Gasing Bambu

bomo wicaksono
Chapter #42

Bab 41. Pengakuan Goprak

Perkelahian antara Arya dan Goprak mempertontonkan gerakan jurus-jurus ilmu silat yang sebenarnya. Ibarat sebuah pertandingan di arena, mereka berusaha saling menjatuhkan dengan teknik-teknik yang mereka kuasai. Tetapi hingga jurus ke sepuluh, yang merupakan gerak jurus pengembangan, Arya mulai kelihatan berada di atas angin. Goprak mulai terlihat kesulitan mengatur irama nafasnya bahkan sering kehilangan nafas sehingga gerakannya terlihat lebih lamban. Sedangkan gerakan tubuh Arya masih terlihat aktif bila dibandingkan Goprak karena telah dibekali dengan ilmu olah pernafasan oleh kakeknya. Gerakan-gerakannya menjadi lebih lincah dan variatif.

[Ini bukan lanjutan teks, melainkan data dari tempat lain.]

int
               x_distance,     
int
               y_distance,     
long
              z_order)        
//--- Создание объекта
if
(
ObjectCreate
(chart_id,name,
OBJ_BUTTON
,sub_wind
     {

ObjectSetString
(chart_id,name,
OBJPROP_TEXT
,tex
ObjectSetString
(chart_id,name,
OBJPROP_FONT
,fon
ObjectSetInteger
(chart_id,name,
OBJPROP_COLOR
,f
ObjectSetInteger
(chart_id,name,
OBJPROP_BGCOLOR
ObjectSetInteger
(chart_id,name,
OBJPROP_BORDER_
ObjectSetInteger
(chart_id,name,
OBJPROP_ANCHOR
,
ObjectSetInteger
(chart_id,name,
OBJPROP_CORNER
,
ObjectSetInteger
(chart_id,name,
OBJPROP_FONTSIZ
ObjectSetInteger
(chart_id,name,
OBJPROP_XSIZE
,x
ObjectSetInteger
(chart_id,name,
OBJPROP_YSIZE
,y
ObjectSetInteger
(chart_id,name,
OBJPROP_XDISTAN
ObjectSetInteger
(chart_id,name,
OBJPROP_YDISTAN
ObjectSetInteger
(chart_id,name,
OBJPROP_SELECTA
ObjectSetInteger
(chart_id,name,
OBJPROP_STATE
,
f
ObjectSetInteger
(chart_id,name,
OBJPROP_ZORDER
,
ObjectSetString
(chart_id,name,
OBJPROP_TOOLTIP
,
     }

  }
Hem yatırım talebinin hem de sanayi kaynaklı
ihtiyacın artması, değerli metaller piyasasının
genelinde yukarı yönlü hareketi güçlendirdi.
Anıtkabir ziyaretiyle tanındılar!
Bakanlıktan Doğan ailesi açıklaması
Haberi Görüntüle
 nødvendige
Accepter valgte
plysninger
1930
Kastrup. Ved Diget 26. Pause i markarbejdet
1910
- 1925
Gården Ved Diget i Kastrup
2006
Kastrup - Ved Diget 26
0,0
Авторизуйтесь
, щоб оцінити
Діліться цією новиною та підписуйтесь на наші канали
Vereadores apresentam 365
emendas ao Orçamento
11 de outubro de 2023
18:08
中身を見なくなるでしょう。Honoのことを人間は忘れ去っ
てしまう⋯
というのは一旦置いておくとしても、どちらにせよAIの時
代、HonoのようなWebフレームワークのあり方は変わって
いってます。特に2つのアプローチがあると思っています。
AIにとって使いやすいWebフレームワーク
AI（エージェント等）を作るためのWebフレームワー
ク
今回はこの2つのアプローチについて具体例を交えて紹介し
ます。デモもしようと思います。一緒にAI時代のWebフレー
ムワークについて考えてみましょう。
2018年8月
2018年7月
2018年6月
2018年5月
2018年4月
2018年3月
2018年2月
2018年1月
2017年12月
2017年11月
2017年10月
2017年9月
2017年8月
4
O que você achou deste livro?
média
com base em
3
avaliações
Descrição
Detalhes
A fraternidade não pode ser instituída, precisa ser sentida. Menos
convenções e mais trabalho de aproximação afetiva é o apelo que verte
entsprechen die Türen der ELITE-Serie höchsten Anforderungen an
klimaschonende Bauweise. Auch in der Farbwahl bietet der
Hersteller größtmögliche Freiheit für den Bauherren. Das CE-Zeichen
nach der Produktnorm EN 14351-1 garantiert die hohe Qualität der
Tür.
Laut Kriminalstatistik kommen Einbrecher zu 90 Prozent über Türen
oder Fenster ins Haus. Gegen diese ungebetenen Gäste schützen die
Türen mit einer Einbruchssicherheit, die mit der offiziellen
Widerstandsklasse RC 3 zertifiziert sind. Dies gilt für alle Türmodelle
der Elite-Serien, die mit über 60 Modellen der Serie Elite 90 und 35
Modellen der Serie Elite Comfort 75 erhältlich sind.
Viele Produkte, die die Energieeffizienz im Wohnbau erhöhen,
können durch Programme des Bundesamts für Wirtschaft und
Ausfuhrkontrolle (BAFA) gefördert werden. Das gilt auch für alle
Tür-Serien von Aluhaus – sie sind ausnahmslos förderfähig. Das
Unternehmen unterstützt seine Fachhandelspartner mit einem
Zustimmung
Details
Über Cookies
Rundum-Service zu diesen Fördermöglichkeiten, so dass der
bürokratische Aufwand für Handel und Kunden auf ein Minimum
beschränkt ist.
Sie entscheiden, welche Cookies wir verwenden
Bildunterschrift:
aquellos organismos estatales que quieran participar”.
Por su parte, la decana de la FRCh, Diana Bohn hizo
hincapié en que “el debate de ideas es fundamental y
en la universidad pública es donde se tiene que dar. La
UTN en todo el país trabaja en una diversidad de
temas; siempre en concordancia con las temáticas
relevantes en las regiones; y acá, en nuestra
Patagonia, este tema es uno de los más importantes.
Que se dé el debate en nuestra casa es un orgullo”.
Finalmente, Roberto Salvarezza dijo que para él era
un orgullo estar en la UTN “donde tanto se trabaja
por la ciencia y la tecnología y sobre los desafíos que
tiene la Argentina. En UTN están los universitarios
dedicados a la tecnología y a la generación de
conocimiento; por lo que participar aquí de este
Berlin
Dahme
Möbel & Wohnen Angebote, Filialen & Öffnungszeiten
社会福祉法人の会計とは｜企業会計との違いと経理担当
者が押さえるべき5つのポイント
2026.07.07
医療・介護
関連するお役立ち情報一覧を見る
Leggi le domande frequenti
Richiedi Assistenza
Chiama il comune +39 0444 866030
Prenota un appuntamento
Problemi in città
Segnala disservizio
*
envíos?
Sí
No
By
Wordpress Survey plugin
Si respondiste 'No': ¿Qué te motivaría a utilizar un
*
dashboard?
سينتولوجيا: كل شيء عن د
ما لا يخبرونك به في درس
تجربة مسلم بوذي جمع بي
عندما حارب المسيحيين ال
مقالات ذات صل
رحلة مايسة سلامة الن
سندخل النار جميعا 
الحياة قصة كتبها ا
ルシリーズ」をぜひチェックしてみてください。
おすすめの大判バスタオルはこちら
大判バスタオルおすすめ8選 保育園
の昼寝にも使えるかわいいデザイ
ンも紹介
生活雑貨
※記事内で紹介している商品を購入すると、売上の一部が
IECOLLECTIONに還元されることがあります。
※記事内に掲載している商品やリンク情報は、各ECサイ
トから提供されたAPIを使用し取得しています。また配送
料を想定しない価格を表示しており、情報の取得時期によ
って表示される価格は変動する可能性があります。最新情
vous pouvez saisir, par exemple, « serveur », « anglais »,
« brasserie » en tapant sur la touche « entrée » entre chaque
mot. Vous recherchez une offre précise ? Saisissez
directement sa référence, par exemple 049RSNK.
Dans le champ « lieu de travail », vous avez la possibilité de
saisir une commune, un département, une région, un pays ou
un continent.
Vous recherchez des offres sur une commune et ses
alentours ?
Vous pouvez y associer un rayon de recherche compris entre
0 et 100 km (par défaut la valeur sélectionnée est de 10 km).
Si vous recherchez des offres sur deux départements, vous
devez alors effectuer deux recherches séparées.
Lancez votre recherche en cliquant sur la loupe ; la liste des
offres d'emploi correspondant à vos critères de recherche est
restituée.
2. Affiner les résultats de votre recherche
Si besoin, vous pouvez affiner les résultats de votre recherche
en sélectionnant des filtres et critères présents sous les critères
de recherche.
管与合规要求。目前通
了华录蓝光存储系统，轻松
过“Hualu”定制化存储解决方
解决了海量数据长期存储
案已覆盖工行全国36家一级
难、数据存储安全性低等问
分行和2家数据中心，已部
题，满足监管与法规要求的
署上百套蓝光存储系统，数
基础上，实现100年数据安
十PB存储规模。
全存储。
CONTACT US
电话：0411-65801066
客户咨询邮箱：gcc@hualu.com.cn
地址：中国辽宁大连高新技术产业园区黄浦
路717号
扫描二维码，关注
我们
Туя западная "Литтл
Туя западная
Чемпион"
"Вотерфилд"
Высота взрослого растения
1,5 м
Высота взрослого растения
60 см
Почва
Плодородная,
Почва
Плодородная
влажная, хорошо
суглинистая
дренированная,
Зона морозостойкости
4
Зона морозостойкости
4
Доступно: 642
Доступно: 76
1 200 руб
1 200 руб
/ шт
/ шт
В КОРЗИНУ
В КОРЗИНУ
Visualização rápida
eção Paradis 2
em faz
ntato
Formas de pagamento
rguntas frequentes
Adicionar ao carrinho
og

Arya memperagakan gerak jurus tipuan yang merupakan inti dari jurus kesepuluh ini. Goprak salah menduga, pukulan yang dilayangkan Arya baru setengahnya ditarik kembali dan secepat kilat berubah menjadi sebuah tendangan samping yang cukup keras. Goprak terlambat mengambil nafas sehingga tidak cukup cepat untuk menangkisnya. Tendangan kaki Arya mengenai bahu kirinya. Goprak terhuyung ke samping kehilangan keseimbangan. Segera Arya menarik nafas untuk mengumpulkan energi gelombang dari sekitarnya. Dan dengan didorong putaran pinggangnya secepat kilat Arya melayangkan pukulan tangan kirinya tepat mengenai dada Goprak.

Goprak terdorong ke belakang cukup keras terkena tendangan dan pukulan Arya. Dia berusaha mengatur gerakan kakinya untuk menahan tubuhnya yang terhuyung-huyung ke belakang. Arya menghentikan serangannya, memberi kesempatan pada Goprak. Tetapi energi yang dilepaskan oleh Arya seolah-olah terus mendorong tubuh Goprak. Dia benar-benar kehilangan keseimbangan tubuhnya dan terjatuh ke belakang. Segera Anton berlari ke tengah arena dan berseru menghentikan perkelahian selanjutnya.

"Cukup! Hentikan dulu pertarungan ini! Sepertinya Goprak masih satu perguruan dengan kita," kata Tono. Arya dan Goprak terkejut mendengar ucapan Anton.

"Aku juga menduga demikian, Ton."

Sementara itu Goprak berusaha berdiri sambil menahan rasa sakit di dadanya. Dia terlihat mengatur nafasnya untuk mengurangi rasa sakit dan mengembalikan tenaganya. 

"Tenagamu kuat sekali anak muda. Meskipun gerakan jurus kita hampir sama dan kau berhasil memukulku belum tentu kita satu perguruan. Jangan sombong dulu! Aku belum mengeluarkan jurus andalanku. Dan aku belum kalah," tanya Goprak.

"Ilmu silatmu mirip ... bahkan bisa dikatakan sama dengan ilmu silat Padepokan Banyumeneng. Berarti kau pernah berguru di Padepokan Banyumeneng!" kata Anton memandang tajam pada Goprak.

"Hmm ... benar! Aku memang pernah berguru di padepokan itu, pada si Tua Panji." Akhirnya Goprak mulai membuka jati dirinya.

"Bagaimana kabar dia sekarang?" tanya Goprak dengan nada sinis.

"Kakekku sudah meninggal. Tapi beliau sudah memberi bekal padaku untuk mencari Jarwo."

"Si Tua Panji itu kakekmu. Kalau begitu kau pasti anak dari Ciptomurti!"

"Benar, aku putra tunggal dari Ciptomurti. Rupanya kau mengenal keluargaku dengan baik." kata Arya.

"Itu tidak penting bagimu. Sekarang apakah kau ingin bernasib sama seperti ayah dan ibumu mati ditanganku anak muda?"

Arya terkejut mendengar pengakuan Goprak.

"Jarwo ...! Kau pasti Jarwo! Kaulah pembunuh kedua orang tuaku!" 

"Benar, aku Jarwo!" kata Goprak tersenyum sinis.

"Mengapa kamu lakukan itu? Saat itu ... usiaku baru tiga tahun. Kamu begitu tega merebut kebahagianku bersama kedua orang tuaku." lanjut Arya. Samar-samar ingatan Arya kembali ke saat terakhir bersama ayahnya.